§ SUPPLIED PASSAGE:
────────
Another object of the present invention is to provide for beneficiation process for recovery of metallic iron from iron bearing waste resources whereby silica-rich gangue material can be obtained especially in the siliceous ore such as banded hematite quartzite (BHQ) ore high in silica material that can be used as a raw material for cement plants or glass or ceramic for the foundry industry, whereby it can be ensured that the gangue is a value for another industry.
Another object of the present invention is to develop an select processing conditions that includes iron ore or slime of select particulate size, sulphuric acid of select concentration, the temperature of leaching, time of leaching, decanting of the liquor, stirring mechanism, that would all aid leaching to dissolve iron values from iron bearing waste resources such that more than 70% of the iron values in the original waste is recovered.
Another object of the present invention is to convert the ferric iron in the leach liquor to the ferrous iron at an optimum addition of iron scrap or DRI metallic fines of optimum content to the leach liquor containing ferric iron and sulphate ions, which eventually generates ferrous sulphate, whereby the ferric sulphate solution, which is greenish-yellow in color after digestion, is converted to a greenish-blue ferrous iron-containing sulphate solution, with the colour difference thus obtained being a visual quality parameter of progressin of the process, and with the quality of ferrous sulphate obtained being such that it forms solid ferrous sulphate salt when it was refrigerated to a temperature less than 0 oC.
────────
[Extracted data entries]

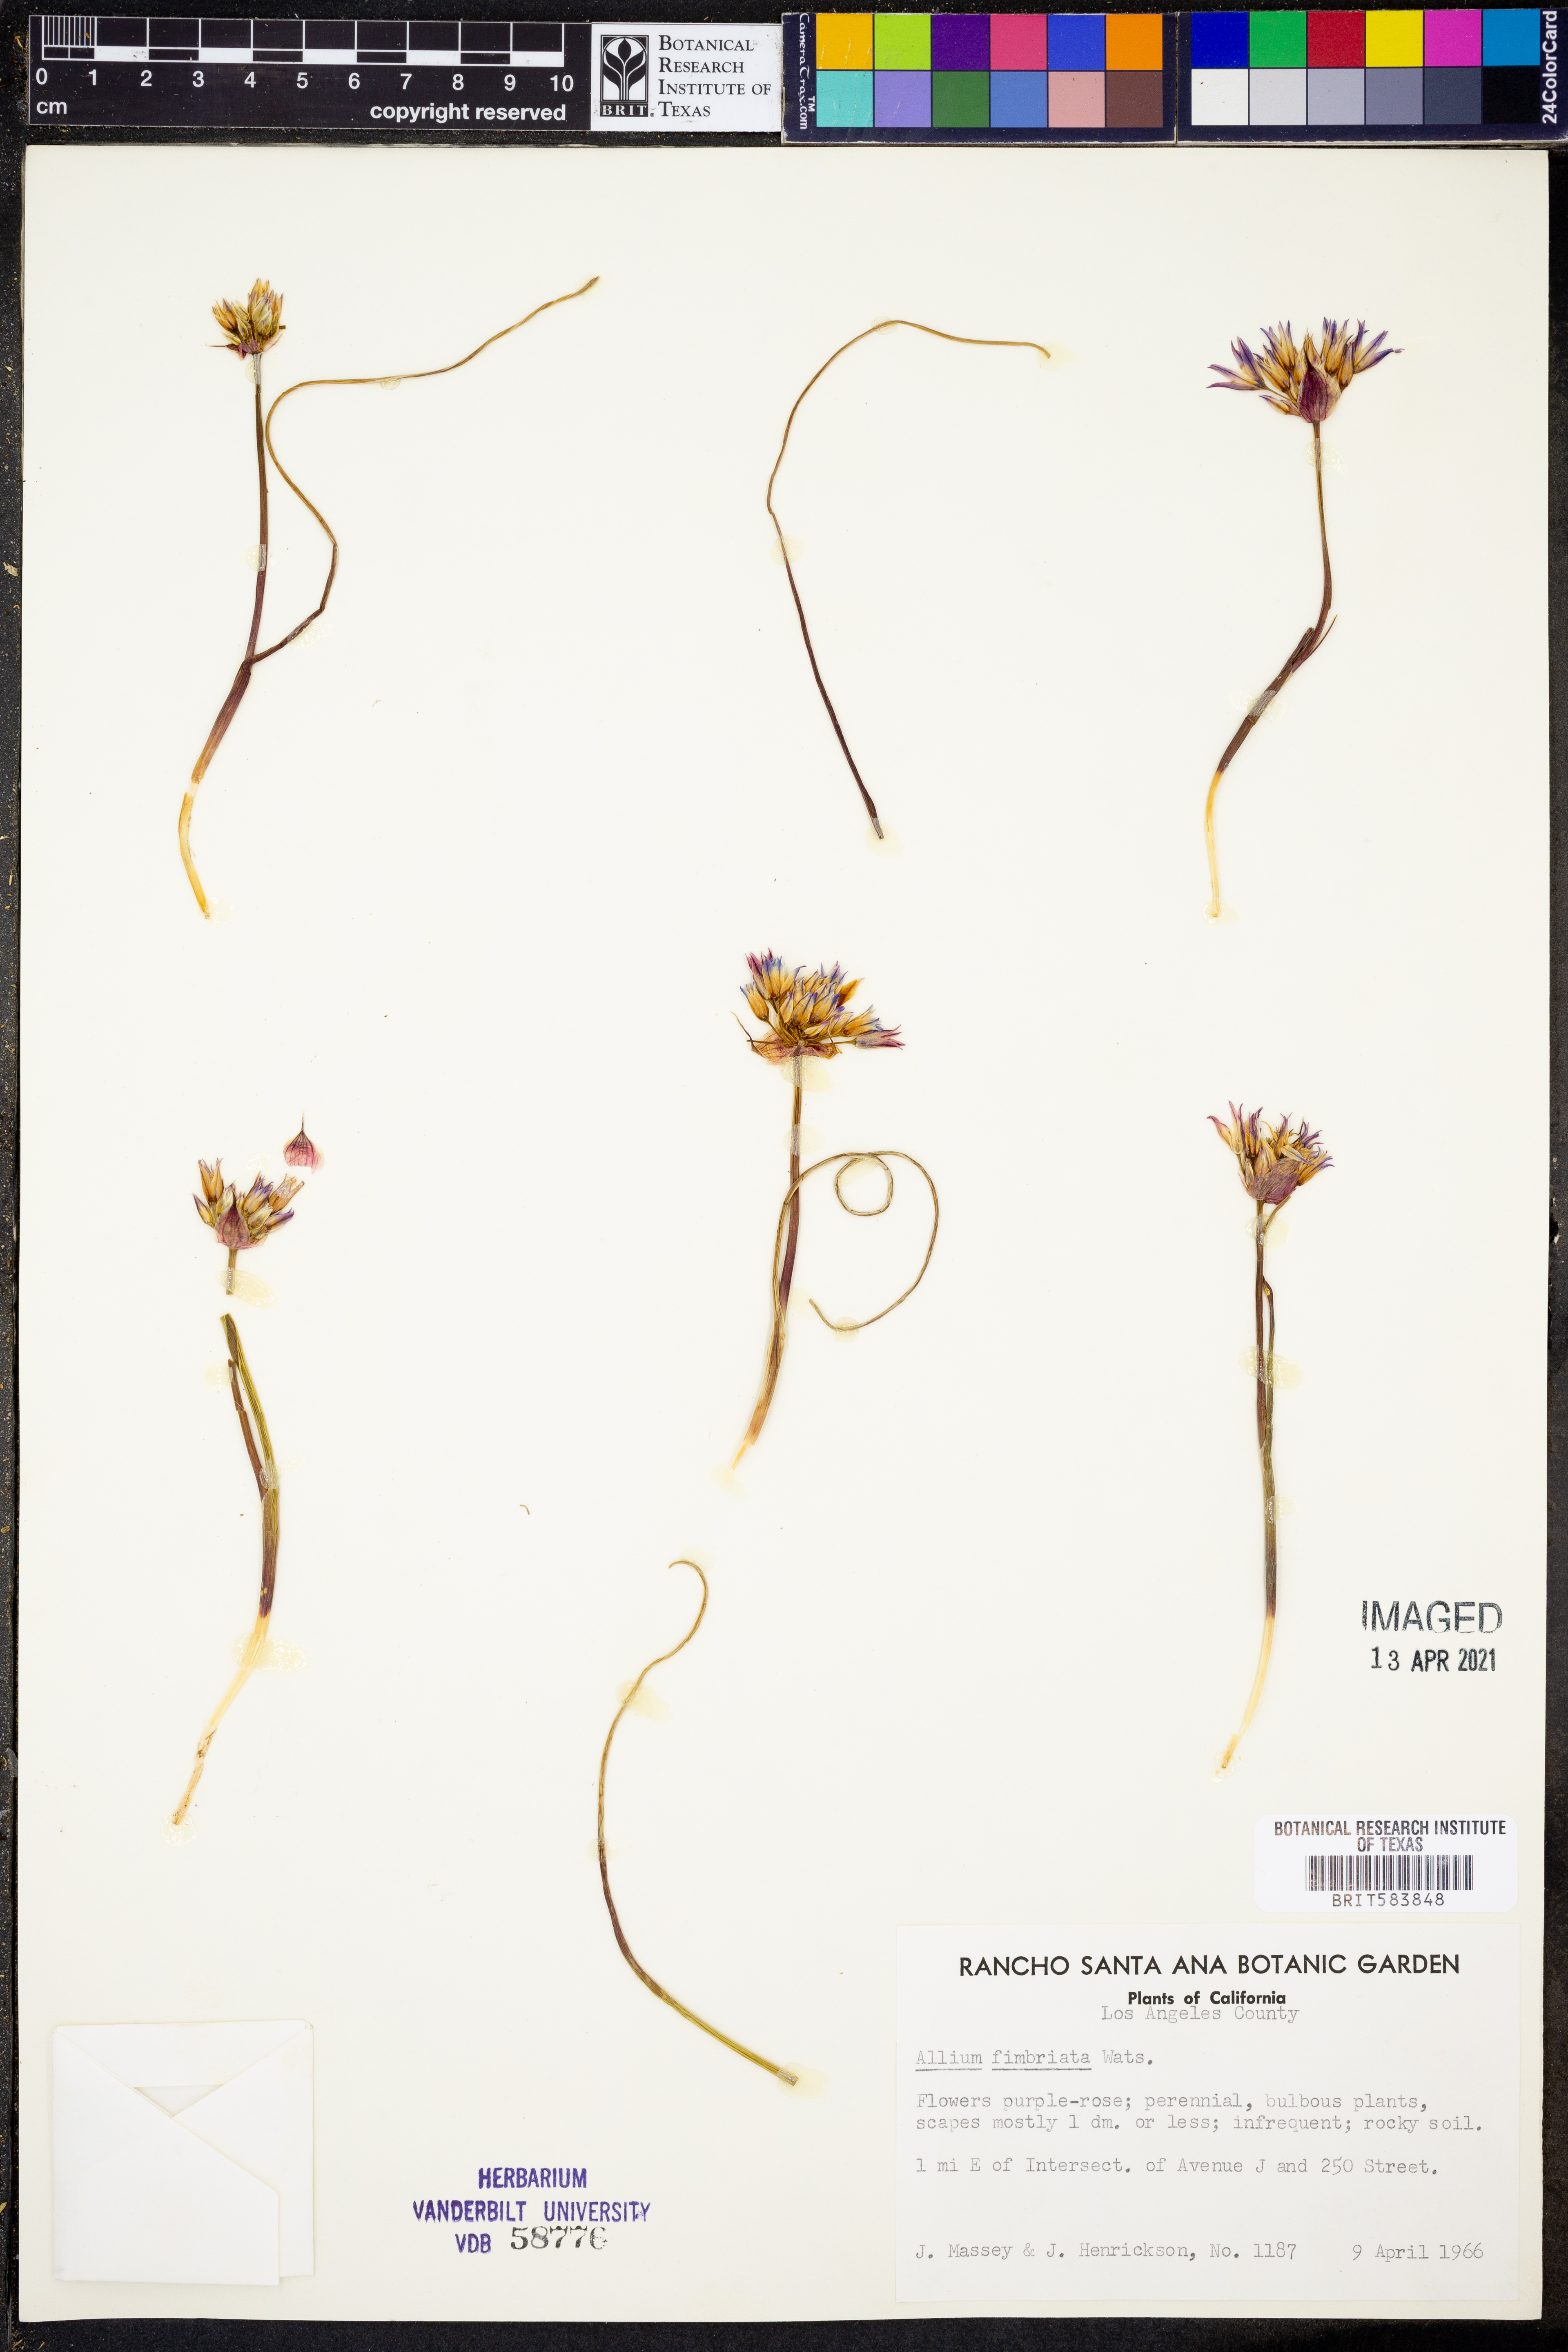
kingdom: Plantae
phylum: Tracheophyta
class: Liliopsida
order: Asparagales
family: Amaryllidaceae
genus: Allium
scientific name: Allium callidyction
────────
§ REQUIREMENT A: According to the iron recovery passage, what purpose does the color change from greenish-yellow to greenish-blue serve?
§ REQUIREMENT B: List the processing conditions that the iron recovery passage says would aid leaching to dissolve iron values from iron bearing waste resources.
§ REQUIREMENT C: Continue the iron recovery passage from where it stops.

§ RESULT A: The color change serves as a visual quality parameter of the progress of the process. It shows that the ferric sulphate solution has been converted to a ferrous iron-containing sulphate solution.

§ RESULT B:
- Iron ore or slime of select particulate size
- Sulphuric acid of select concentration
- The temperature of leaching
- Time of leaching
- Decanting of the liquor
- Stirring mechanism

§ RESULT C:
Another object of the present invention is to provide for said beneficiation process whereby the ferrous sulphate solution so produced from the leach liquor can be subjected to electrolytic recovery, where solid iron metal can be electrodeposited at the cathode, with the electrolytic cell frame consisting of a cathode steel plate where Iron is deposited and an anode made of a lead plate wit the anode volume and cathode volume to be divided by a membrane, that would allow selective passage of Fe2+ ions.
Another objective of the present invention is to involve buffer solutions of sodium sulphate, potassium sulphate in said process to improve the conductivity of the ions in the electrolytes of the electrolytic cell along with the use of boric acid to improve the dissociation of ferrous sulphate and improve metallic iron recovery.
Another object of the invention is to provide for said beneficiation process where electricity for the electrolysis of ferrous sulphate to directly produce solid iron would involve an energy consumption of 6500 kWh/t, that would be attractive over the traditional pyrometallurgical extraction of iron being capital and energy-intensive process operation.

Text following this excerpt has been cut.